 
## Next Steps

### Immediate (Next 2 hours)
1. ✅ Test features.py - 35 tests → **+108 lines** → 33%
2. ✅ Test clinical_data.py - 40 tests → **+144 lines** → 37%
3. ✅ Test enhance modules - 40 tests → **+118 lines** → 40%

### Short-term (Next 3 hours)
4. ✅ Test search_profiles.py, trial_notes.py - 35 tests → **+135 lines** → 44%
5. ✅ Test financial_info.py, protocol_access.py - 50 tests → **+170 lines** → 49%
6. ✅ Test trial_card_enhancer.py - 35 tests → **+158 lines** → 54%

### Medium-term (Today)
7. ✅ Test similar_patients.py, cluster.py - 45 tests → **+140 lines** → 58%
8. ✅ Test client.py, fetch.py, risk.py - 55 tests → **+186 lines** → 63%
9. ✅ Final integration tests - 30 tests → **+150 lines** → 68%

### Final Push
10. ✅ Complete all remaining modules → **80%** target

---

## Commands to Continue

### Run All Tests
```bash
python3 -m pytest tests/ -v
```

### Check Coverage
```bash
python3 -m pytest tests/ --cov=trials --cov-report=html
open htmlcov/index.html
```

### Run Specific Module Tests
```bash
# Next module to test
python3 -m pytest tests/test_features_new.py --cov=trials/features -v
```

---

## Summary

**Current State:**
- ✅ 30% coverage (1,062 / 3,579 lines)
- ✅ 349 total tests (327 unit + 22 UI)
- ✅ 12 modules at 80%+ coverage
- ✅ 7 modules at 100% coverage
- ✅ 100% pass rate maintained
...
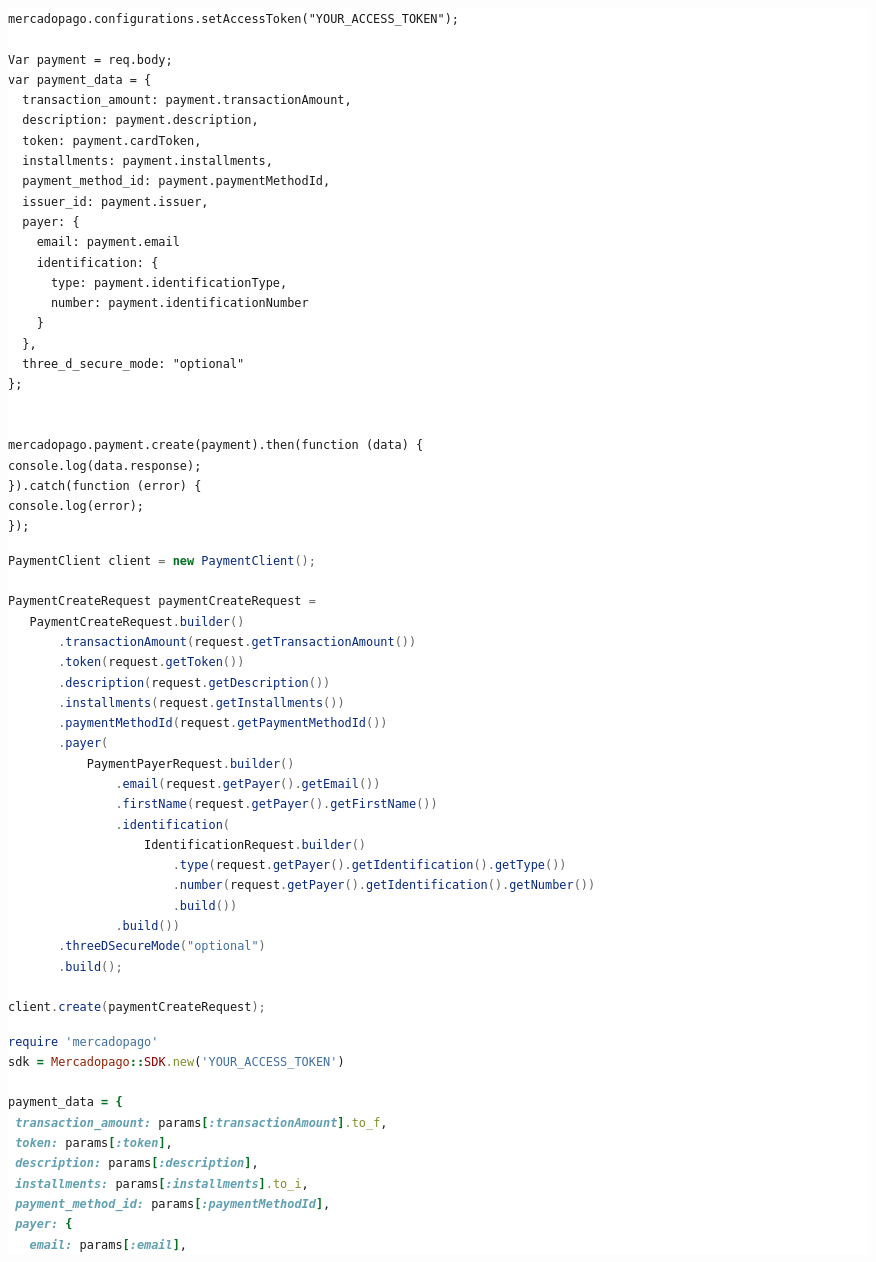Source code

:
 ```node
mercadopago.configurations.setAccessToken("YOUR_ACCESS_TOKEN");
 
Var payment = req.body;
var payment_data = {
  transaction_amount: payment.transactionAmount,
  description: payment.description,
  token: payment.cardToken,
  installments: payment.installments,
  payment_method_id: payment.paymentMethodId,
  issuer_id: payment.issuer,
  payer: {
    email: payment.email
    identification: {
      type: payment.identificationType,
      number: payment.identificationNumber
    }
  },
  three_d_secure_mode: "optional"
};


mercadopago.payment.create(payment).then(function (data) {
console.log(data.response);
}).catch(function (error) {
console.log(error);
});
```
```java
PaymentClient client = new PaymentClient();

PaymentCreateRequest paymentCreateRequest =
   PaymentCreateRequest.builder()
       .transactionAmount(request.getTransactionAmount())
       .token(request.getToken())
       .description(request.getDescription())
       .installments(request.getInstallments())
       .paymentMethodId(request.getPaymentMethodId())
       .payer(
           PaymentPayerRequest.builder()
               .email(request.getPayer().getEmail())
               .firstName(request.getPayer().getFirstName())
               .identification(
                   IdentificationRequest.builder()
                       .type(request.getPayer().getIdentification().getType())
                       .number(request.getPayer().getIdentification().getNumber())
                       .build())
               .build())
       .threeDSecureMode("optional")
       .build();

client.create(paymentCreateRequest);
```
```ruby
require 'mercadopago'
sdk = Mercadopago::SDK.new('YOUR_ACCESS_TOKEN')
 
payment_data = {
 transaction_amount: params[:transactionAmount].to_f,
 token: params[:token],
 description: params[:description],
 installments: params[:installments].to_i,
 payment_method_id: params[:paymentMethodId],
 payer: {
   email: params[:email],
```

◆ WHAT THE TASK REQUIRES ◆
Your answer should consist of the lines above that hold the word "email".

◆ RESPONSE AREA ◆
    email: payment.email
               .email(request.getPayer().getEmail())
   email: params[:email],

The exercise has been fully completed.